To highlight particular lines of code for your reader, you can add an attribute to your trigger called `highlight`. To highlight lines of code, you can either use a series of line numbers separated by commas or a range separate by a hyphen. Some examples:

- `highlight="1,5"`: highlight lines 1 and 5
- `highlight="1-5"`: highlight lines 1 through 5

The following section demonstrates that functionality. Note that all stickies use `.scale-to-fill`

:::{.cr-section}
We'll show an example that demonstrates the use of the `dplyr` R package for data wrangling.

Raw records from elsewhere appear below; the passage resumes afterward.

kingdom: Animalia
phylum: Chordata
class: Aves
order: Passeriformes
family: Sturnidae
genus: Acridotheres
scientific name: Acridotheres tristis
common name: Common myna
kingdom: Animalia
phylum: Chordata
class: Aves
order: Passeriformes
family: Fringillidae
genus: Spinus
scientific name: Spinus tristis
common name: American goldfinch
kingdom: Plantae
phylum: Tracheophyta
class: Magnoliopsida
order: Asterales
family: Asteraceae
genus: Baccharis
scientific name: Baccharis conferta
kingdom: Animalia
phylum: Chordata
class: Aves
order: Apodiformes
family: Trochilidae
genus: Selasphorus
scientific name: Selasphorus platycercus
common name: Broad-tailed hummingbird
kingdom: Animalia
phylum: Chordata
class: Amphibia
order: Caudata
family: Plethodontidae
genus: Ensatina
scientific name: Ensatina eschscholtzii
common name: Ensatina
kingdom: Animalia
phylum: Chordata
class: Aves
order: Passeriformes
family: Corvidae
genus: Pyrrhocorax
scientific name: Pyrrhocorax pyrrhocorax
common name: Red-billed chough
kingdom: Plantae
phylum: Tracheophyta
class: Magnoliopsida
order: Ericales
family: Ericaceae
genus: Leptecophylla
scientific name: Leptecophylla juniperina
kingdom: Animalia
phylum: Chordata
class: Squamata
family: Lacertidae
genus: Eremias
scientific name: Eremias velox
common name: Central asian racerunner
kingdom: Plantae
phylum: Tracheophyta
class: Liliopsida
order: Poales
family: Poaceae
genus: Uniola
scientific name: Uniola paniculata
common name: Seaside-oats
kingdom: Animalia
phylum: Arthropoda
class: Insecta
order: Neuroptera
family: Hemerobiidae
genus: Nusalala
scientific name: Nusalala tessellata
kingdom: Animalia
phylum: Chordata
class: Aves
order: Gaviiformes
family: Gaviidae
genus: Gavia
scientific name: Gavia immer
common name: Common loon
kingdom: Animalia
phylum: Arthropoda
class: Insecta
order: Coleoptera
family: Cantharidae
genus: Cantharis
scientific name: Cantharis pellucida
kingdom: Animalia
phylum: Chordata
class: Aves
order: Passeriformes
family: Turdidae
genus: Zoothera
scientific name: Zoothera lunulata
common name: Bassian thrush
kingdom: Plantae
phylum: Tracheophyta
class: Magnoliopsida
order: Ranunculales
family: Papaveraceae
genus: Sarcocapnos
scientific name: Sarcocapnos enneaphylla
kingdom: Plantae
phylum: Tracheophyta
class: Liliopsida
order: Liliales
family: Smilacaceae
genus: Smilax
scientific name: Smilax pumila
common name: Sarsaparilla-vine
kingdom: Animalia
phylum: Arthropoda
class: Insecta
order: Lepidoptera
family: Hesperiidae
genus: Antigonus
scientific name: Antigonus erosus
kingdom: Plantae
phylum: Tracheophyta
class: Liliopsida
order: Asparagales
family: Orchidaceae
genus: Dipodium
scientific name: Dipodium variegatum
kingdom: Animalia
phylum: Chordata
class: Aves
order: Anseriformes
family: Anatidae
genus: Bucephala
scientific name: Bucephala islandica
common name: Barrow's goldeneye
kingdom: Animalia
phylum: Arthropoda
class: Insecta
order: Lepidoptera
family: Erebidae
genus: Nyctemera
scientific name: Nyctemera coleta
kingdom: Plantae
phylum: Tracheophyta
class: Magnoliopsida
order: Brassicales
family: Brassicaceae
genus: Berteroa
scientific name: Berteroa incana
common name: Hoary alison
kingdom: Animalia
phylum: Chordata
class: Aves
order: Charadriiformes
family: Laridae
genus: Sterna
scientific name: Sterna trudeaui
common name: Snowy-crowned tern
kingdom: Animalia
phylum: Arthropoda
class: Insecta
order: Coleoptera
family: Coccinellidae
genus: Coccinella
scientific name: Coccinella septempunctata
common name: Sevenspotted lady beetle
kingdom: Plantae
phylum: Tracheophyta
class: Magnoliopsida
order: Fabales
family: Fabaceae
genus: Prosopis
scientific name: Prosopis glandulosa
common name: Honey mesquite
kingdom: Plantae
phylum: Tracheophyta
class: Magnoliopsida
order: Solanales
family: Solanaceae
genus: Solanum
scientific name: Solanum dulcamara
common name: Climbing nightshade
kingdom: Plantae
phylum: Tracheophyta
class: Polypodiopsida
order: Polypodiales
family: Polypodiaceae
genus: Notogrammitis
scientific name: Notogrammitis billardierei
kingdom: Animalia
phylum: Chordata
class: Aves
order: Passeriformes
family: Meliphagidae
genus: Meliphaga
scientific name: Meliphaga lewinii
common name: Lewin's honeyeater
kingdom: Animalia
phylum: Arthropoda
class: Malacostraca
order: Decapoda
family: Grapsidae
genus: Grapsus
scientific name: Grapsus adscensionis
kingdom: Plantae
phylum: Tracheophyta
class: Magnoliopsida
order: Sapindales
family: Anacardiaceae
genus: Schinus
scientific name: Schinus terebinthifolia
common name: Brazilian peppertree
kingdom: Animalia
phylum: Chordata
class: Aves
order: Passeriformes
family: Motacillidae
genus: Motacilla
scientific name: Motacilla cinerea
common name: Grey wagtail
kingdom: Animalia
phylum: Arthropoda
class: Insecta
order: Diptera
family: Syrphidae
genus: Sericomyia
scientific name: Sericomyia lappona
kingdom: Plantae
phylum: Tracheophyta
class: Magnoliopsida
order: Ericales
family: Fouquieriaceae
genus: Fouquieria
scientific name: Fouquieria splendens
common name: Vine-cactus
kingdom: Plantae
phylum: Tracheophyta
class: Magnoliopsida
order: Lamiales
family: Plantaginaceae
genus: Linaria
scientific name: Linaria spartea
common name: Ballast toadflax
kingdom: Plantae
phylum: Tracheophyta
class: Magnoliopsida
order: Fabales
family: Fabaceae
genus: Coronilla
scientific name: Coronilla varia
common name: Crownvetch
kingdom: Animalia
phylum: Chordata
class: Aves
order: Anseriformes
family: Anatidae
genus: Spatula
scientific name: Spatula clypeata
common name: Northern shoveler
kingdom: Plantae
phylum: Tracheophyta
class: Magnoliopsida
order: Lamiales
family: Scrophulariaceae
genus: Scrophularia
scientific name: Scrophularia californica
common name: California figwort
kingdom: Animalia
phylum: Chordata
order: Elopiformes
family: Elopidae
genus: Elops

Here is a `dplyr` pipeline that processes a data frame containing information on Antarctic penguins. @cr-dplyr

In the first two lines we load the `dplyr` package and the `palmerpenguins` package, which contains the data frame. [@cr-dplyr]{highlight="1,2"}

The main block of code is referred as a pipeline or chain. Each line starts with a function and ends with a pipe, `|>`. [@cr-dplyr]{highlight="4-8"}

:::{#cr-dplyr .scale-to-fill}
```{r}
#| echo: true
#| message: false

library(dplyr)
library(palmerpenguins)

penguins |>
  filter(year == 2008) |>
  group_by(species) |>
  summarize(avg_bill_length = mean(bill_length_mm)) |>
  arrange(avg_bill_length)
```
:::

:::

The syntax for a lineblock (like a poem) is the same, with one addition.

- `highlight="cr-myspan"`: highlight particular span within a lineblock


:::{.cr-section}
The limerick is a form of poetry composed of five lines.

Here is the first limerick appearing in the written record, from the *Saint John Daily News* in 1880. @cr-limerick

The end of the first two lines of a Limerick must rhyme. [@cr-limerick]{highlight="cr-mallory,cr-salary"}

The end of the third and fourth line also rhyme and are nudged in a bit. [@cr-limerick]{highlight="3-4"}

| {#cr-limerick .scale-to-fill}
| There was a young rustic named [Mallory]{#cr-mallory},
| who drew but a very small [salary]{#cr-salary}.
|   When he went to the show,
|   his purse made him go
| to a seat in the uppermost gallery.